Micropropagation can be defined as in vitro regeneration of plants from organs, tissues, cells or protoplasts using techniques like tissue culture for developing true-to type resultant plants of a selected genotype. In general, tissue from a plant, commonly known as explants, is isolated from a plant whose multiplication is desired to create a sterile tissue culture of that species in vitro. A culture is initiated from the explant. Once a culture is stabilized and growing well in vitro, multiplication of the tissue or regeneration of entire plant can be carried out. Shoots (tips, nodes or internodes) and leaf pieces are commonly used but cultures can be generated from many different tissues. Juvenile tissues generally respond best. Besides the type of explant, the chemical composition of the culture medium and the physical environment of cultures have been found to have great influence on the regeneration capacity, multiplication ratio, and growth and development of new plants in the culture system. Therefore, one needs to find the best suitable factors for individual plant species while maintaining the genotype.

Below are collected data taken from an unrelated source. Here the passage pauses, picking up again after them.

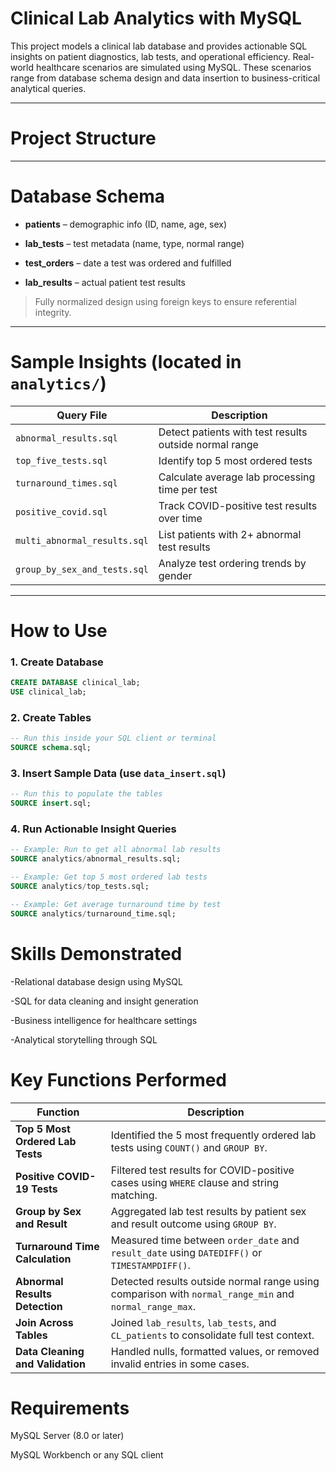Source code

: # Clinical Lab Analytics with MySQL

This project models a clinical lab database and provides actionable SQL insights on patient diagnostics, lab tests, and operational efficiency. Real-world healthcare scenarios are simulated using MySQL. These scenarios range from database schema design and data insertion to business-critical analytical queries.

---

# Project Structure

---

# Database Schema

- **patients** – demographic info (ID, name, age, sex)
  
- **lab_tests** – test metadata (name, type, normal range)
  
- **test_orders** – date a test was ordered and fulfilled
  
- **lab_results** – actual patient test results

> Fully normalized design using foreign keys to ensure referential integrity. 

---

# Sample Insights (located in `analytics/`)

| Query File                  | Description |
|-----------------------------|-------------|
| `abnormal_results.sql`      | Detect patients with test results outside normal range |
| `top_five_tests.sql`        | Identify top 5 most ordered tests |
| `turnaround_times.sql`      | Calculate average lab processing time per test |
| `positive_covid.sql`        | Track COVID-positive test results over time |
| `multi_abnormal_results.sql`| List patients with 2+ abnormal test results |
| `group_by_sex_and_tests.sql`| Analyze test ordering trends by gender |

---

# How to Use

### 1. Create Database
```sql
CREATE DATABASE clinical_lab;
USE clinical_lab;
```

### 2. Create Tables

```sql
-- Run this inside your SQL client or terminal
SOURCE schema.sql;
```

### 3. Insert Sample Data (use `data_insert.sql`)

```sql
-- Run this to populate the tables
SOURCE insert.sql;
```

### 4. Run Actionable Insight Queries
```sql
-- Example: Run to get all abnormal lab results
SOURCE analytics/abnormal_results.sql;

-- Example: Get top 5 most ordered lab tests
SOURCE analytics/top_tests.sql;

-- Example: Get average turnaround time by test
SOURCE analytics/turnaround_time.sql;
```


# Skills Demonstrated

-Relational database design using MySQL

-SQL for data cleaning and insight generation

-Business intelligence for healthcare settings

-Analytical storytelling through SQL

# Key Functions Performed 
| **Function**                           | **Description**                                                                                        |
| -------------------------------------- | ------------------------------------------------------------------------------------------------------ |
|  **Top 5 Most Ordered Lab Tests**    | Identified the 5 most frequently ordered lab tests using `COUNT()` and `GROUP BY`.                     |
|  **Positive COVID-19 Tests**         | Filtered test results for COVID-positive cases using `WHERE` clause and string matching.               |
| **Group by Sex and Result** | Aggregated lab test results by patient sex and result outcome using `GROUP BY`.                        |
|  **Turnaround Time Calculation**     | Measured time between `order_date` and `result_date` using `DATEDIFF()` or `TIMESTAMPDIFF()`.          |
|  **Abnormal Results Detection**      | Detected results outside normal range using comparison with `normal_range_min` and `normal_range_max`. |
| **Join Across Tables**              | Joined `lab_results`, `lab_tests`, and `CL_patients` to consolidate full test context.                 |
| **Data Cleaning and Validation**    | Handled nulls, formatted values, or removed invalid entries in some cases.                  |


# Requirements

MySQL Server (8.0 or later)

MySQL Workbench or any SQL client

Plant tissue culture is rapidly becoming a commercial method for large-scale propagation of the elite varieties and for plants difficult to propagate rapidly by conventional methods. Tissue culture is particularly useful for multiplication of plants, which are slow growing (turmeric, ginger, cardamom); cross-pollinated (coconut, teak, eucalyptus, cashew, mango and those which show wide variation in the progeny), male sterile lines (cotton, sorghum, pearl millet); and newly virus free plants by meristem culture (sugarcane, potatoes, tapioca, etc).
Known methods of Jatropha plant tissue culture have involved passage through the callus stage, which means that there is a high possibility of somaclonal variations. Earlier studies have shown either callus mediated regeneration or direct shoot bud with interspersed callus from hypocotyl, leaves, and petioles. Plant tissue regeneration through a callus stage is vulnerable to somaclonal variations and hence will not ensure true-to-type plants from elite mother plants. Thus, there remains a need for methods that allow propagation of true-to-type Jatropha plants.
There is a need to develop a protocol by which Jatropha species with desirable traits can be produced. Some of the desirable traits that a Jatropha species essentially need producing biofuel are seed yield and oil content in the Jatropha species. Other desirable traits are dwarf stem, fatty acid content, early flowering, and synchronous maturity.
Therefore, in view of the above, there is a need to develop tissue culture protocols for the rapid propagation of selected elite variety genotypes of Jatropha and for further genetic improvement of Jatropha. The present invention is directed towards the rapid propagation of selected elite variety genotypes of Jatropha and genetically improved quality of the plant, without any intermediary callus phase and also aims at producing Jatropha species with desirable traits.